/---

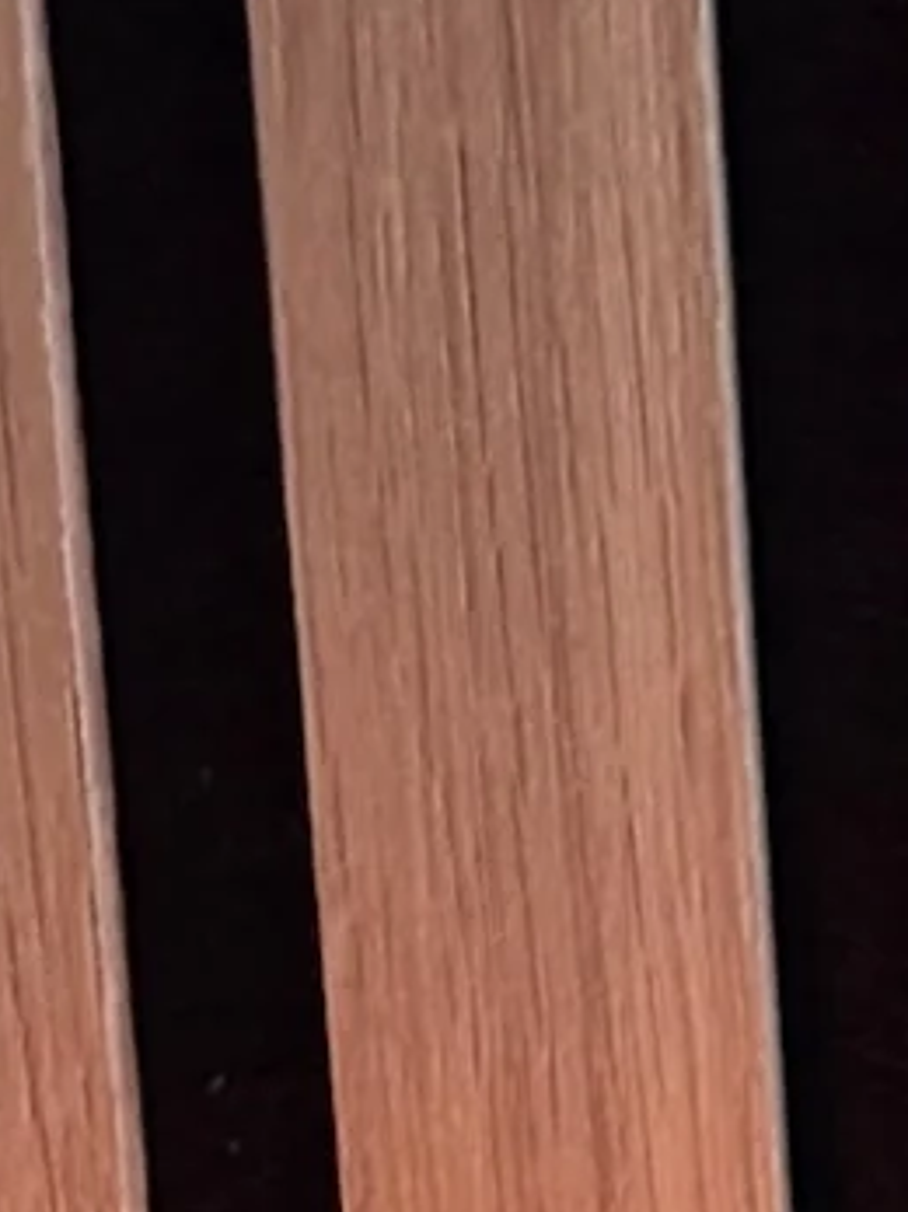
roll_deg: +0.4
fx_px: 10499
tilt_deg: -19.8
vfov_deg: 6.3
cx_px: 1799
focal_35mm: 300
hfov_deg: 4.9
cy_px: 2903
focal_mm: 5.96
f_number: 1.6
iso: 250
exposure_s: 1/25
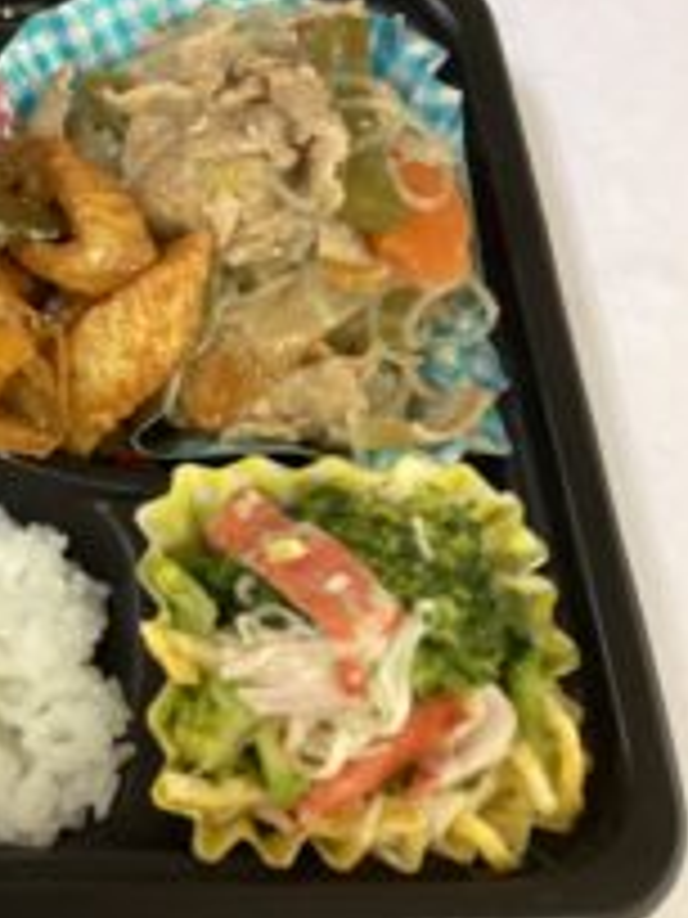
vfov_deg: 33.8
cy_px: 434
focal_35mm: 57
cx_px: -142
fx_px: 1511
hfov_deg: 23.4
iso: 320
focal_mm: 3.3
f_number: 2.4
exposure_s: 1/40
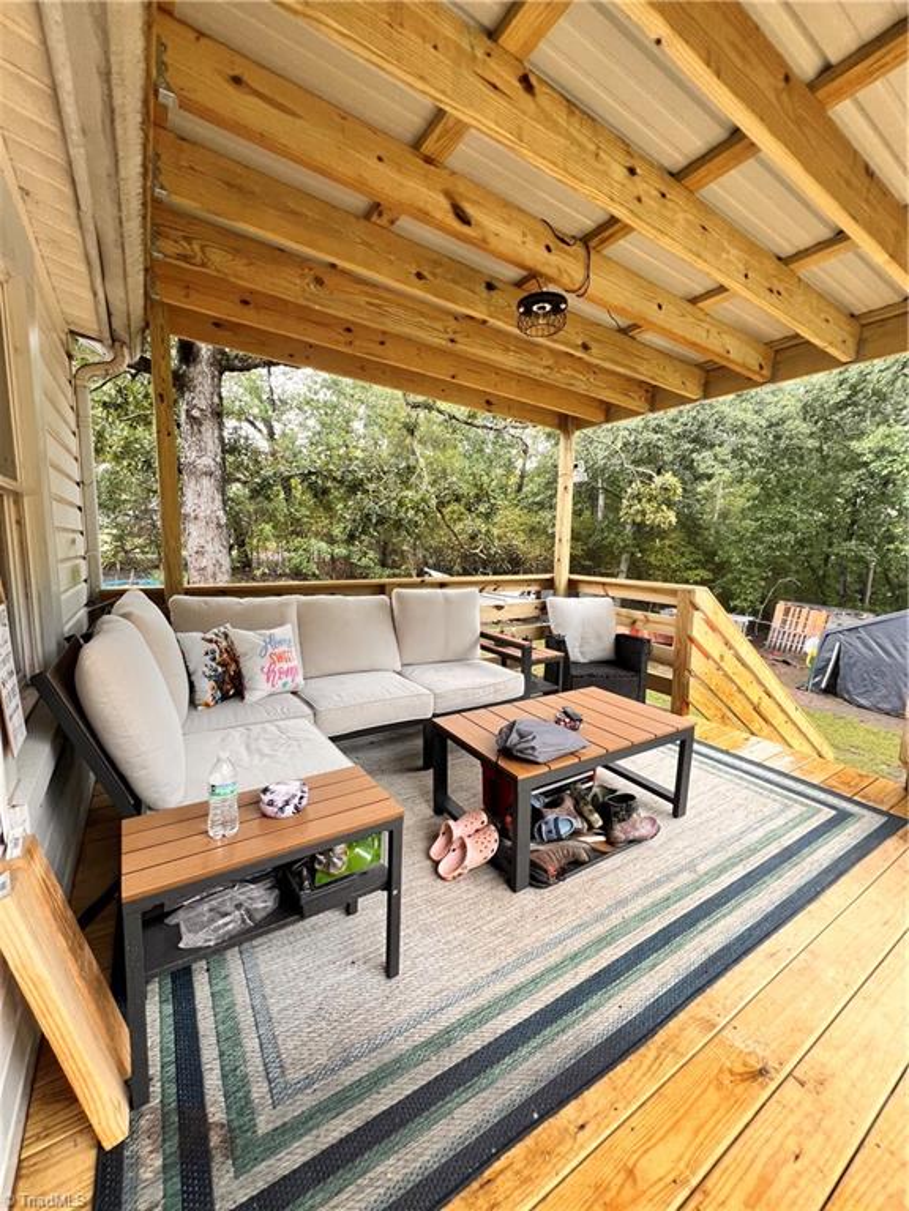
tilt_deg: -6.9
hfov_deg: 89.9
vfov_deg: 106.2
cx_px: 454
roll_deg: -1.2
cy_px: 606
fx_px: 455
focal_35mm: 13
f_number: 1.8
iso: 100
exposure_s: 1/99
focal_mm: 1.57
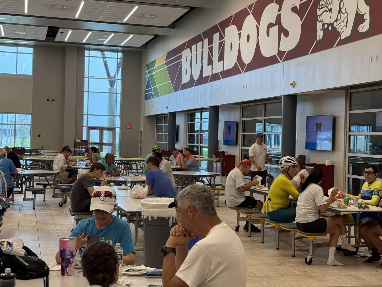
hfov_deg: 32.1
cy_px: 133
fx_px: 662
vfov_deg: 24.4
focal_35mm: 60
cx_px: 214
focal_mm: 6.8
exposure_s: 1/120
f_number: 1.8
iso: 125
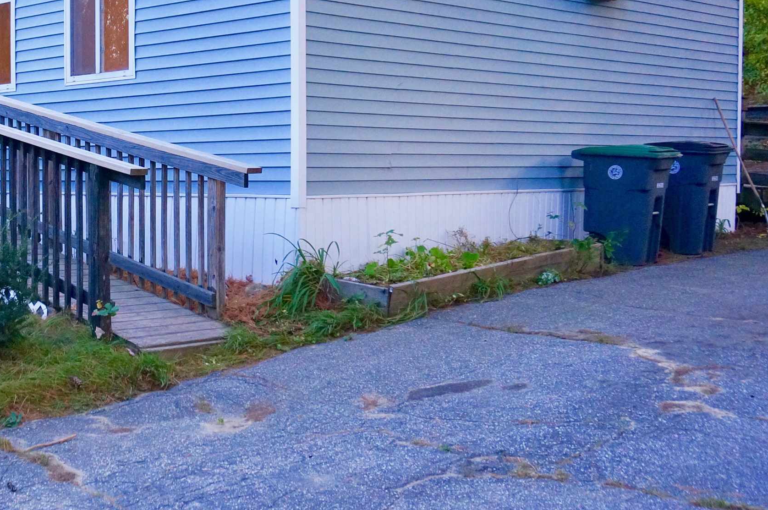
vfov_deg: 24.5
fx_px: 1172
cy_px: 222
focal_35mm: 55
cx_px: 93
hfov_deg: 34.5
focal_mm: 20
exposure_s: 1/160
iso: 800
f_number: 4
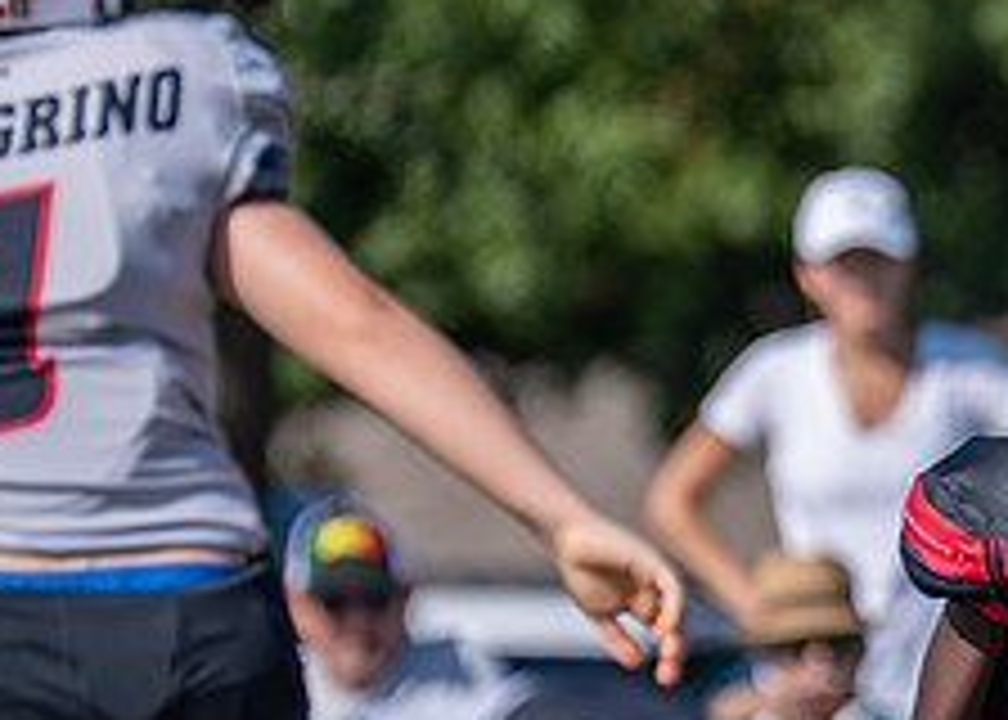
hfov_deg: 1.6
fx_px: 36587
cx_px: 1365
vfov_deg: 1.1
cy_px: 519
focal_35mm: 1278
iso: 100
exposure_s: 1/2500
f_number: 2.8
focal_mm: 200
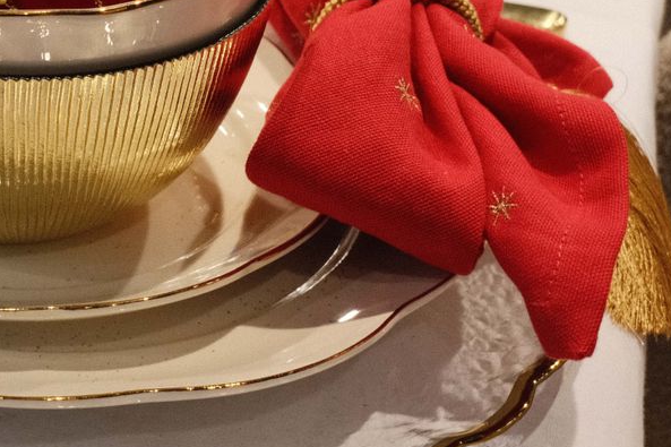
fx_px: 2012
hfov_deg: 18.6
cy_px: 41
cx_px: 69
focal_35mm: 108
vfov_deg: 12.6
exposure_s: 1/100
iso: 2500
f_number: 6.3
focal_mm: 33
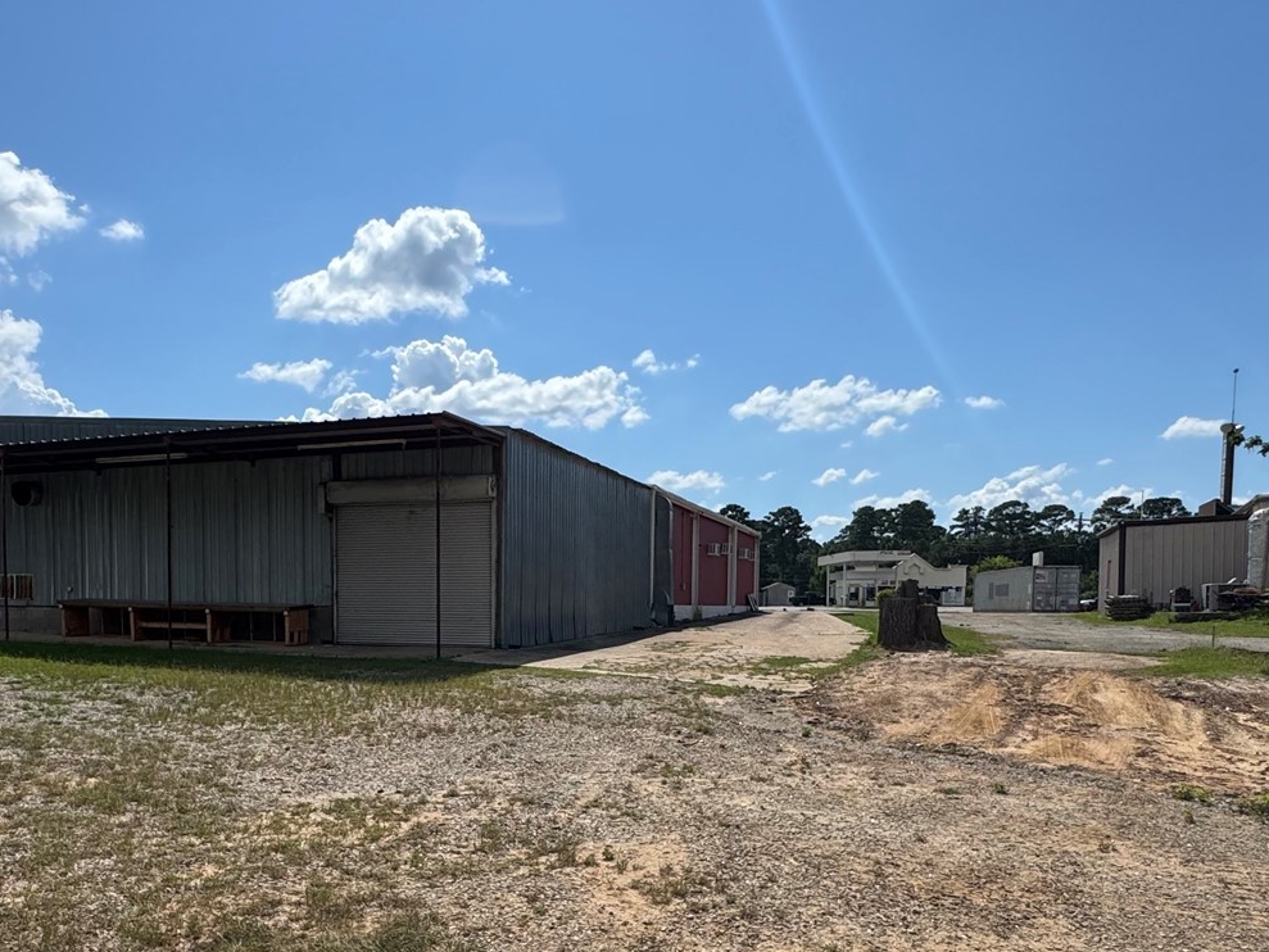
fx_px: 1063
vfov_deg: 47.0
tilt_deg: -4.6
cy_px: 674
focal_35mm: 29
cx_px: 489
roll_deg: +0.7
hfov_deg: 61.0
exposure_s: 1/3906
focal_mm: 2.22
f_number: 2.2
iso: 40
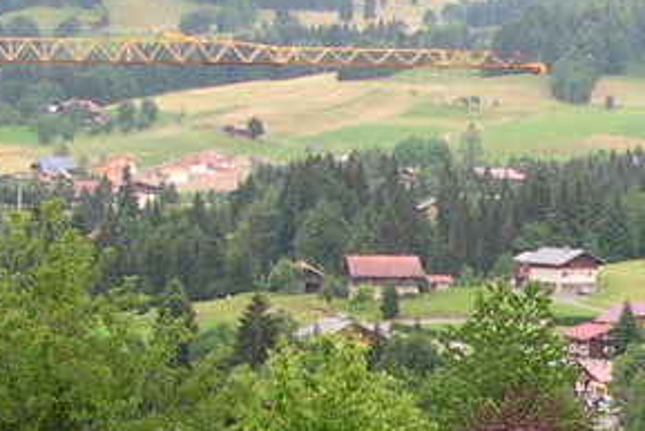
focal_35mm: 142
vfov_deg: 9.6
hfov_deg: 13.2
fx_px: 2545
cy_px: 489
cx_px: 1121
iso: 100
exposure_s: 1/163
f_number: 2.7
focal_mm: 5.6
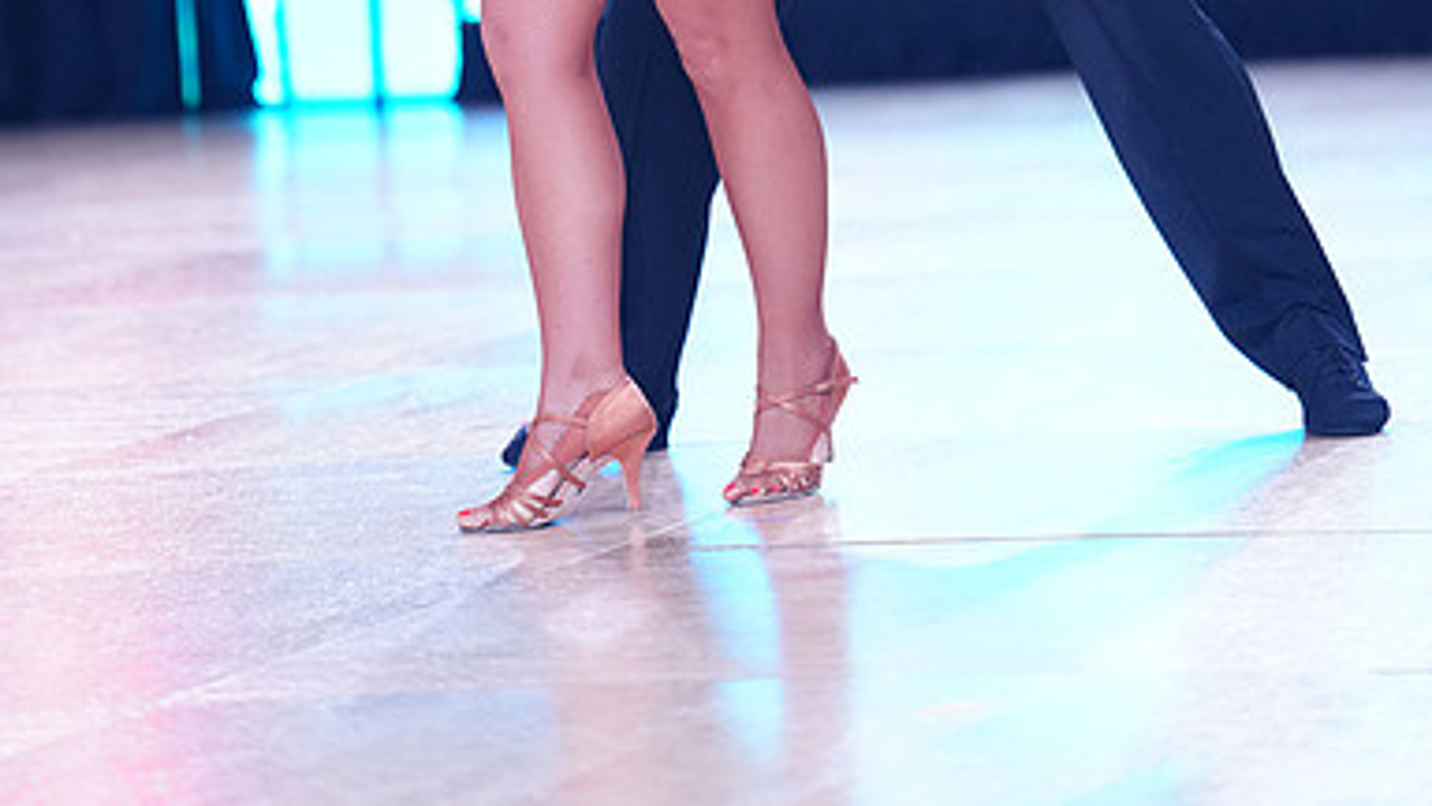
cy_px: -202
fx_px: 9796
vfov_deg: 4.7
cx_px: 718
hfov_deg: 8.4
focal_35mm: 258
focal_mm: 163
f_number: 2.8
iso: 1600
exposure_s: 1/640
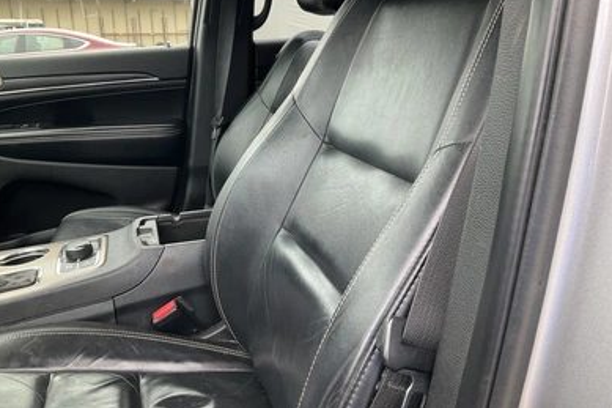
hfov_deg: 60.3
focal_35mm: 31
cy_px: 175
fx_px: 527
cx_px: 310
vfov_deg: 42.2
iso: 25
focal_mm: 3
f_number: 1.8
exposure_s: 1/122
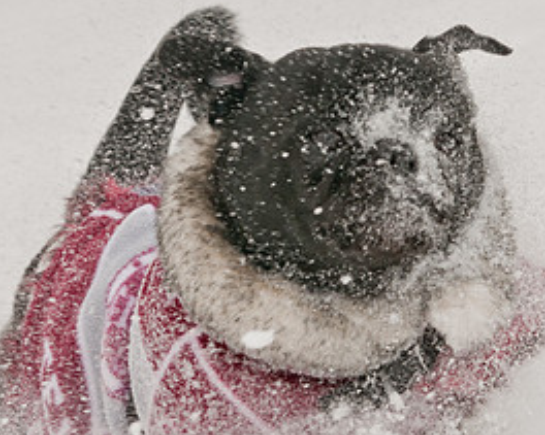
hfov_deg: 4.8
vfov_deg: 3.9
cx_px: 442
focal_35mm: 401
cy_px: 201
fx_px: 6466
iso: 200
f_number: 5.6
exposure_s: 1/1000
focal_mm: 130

\---

**What you should do**
Copy out the whole listing exactly. Skip its pictures.

**Written answer**
roll_deg: +0.4
fx_px: 10499
tilt_deg: -19.8
vfov_deg: 6.3
cx_px: 1799
focal_35mm: 300
hfov_deg: 4.9
cy_px: 2903
focal_mm: 5.96
f_number: 1.6
iso: 250
exposure_s: 1/25
vfov_deg: 33.8
cy_px: 434
focal_35mm: 57
cx_px: -142
fx_px: 1511
hfov_deg: 23.4
iso: 320
focal_mm: 3.3
f_number: 2.4
exposure_s: 1/40
tilt_deg: -6.9
hfov_deg: 89.9
vfov_deg: 106.2
cx_px: 454
roll_deg: -1.2
cy_px: 606
fx_px: 455
focal_35mm: 13
f_number: 1.8
iso: 100
exposure_s: 1/99
focal_mm: 1.57
hfov_deg: 32.1
cy_px: 133
fx_px: 662
vfov_deg: 24.4
focal_35mm: 60
cx_px: 214
focal_mm: 6.8
exposure_s: 1/120
f_number: 1.8
iso: 125
vfov_deg: 24.5
fx_px: 1172
cy_px: 222
focal_35mm: 55
cx_px: 93
hfov_deg: 34.5
focal_mm: 20
exposure_s: 1/160
iso: 800
f_number: 4
hfov_deg: 1.6
fx_px: 36587
cx_px: 1365
vfov_deg: 1.1
cy_px: 519
focal_35mm: 1278
iso: 100
exposure_s: 1/2500
f_number: 2.8
focal_mm: 200
fx_px: 2012
hfov_deg: 18.6
cy_px: 41
cx_px: 69
focal_35mm: 108
vfov_deg: 12.6
exposure_s: 1/100
iso: 2500
f_number: 6.3
focal_mm: 33
fx_px: 1063
vfov_deg: 47.0
tilt_deg: -4.6
cy_px: 674
focal_35mm: 29
cx_px: 489
roll_deg: +0.7
hfov_deg: 61.0
exposure_s: 1/3906
focal_mm: 2.22
f_number: 2.2
iso: 40
focal_35mm: 142
vfov_deg: 9.6
hfov_deg: 13.2
fx_px: 2545
cy_px: 489
cx_px: 1121
iso: 100
exposure_s: 1/163
f_number: 2.7
focal_mm: 5.6
cy_px: -202
fx_px: 9796
vfov_deg: 4.7
cx_px: 718
hfov_deg: 8.4
focal_35mm: 258
focal_mm: 163
f_number: 2.8
iso: 1600
exposure_s: 1/640
hfov_deg: 60.3
focal_35mm: 31
cy_px: 175
fx_px: 527
cx_px: 310
vfov_deg: 42.2
iso: 25
focal_mm: 3
f_number: 1.8
exposure_s: 1/122
hfov_deg: 4.8
vfov_deg: 3.9
cx_px: 442
focal_35mm: 401
cy_px: 201
fx_px: 6466
iso: 200
f_number: 5.6
exposure_s: 1/1000
focal_mm: 130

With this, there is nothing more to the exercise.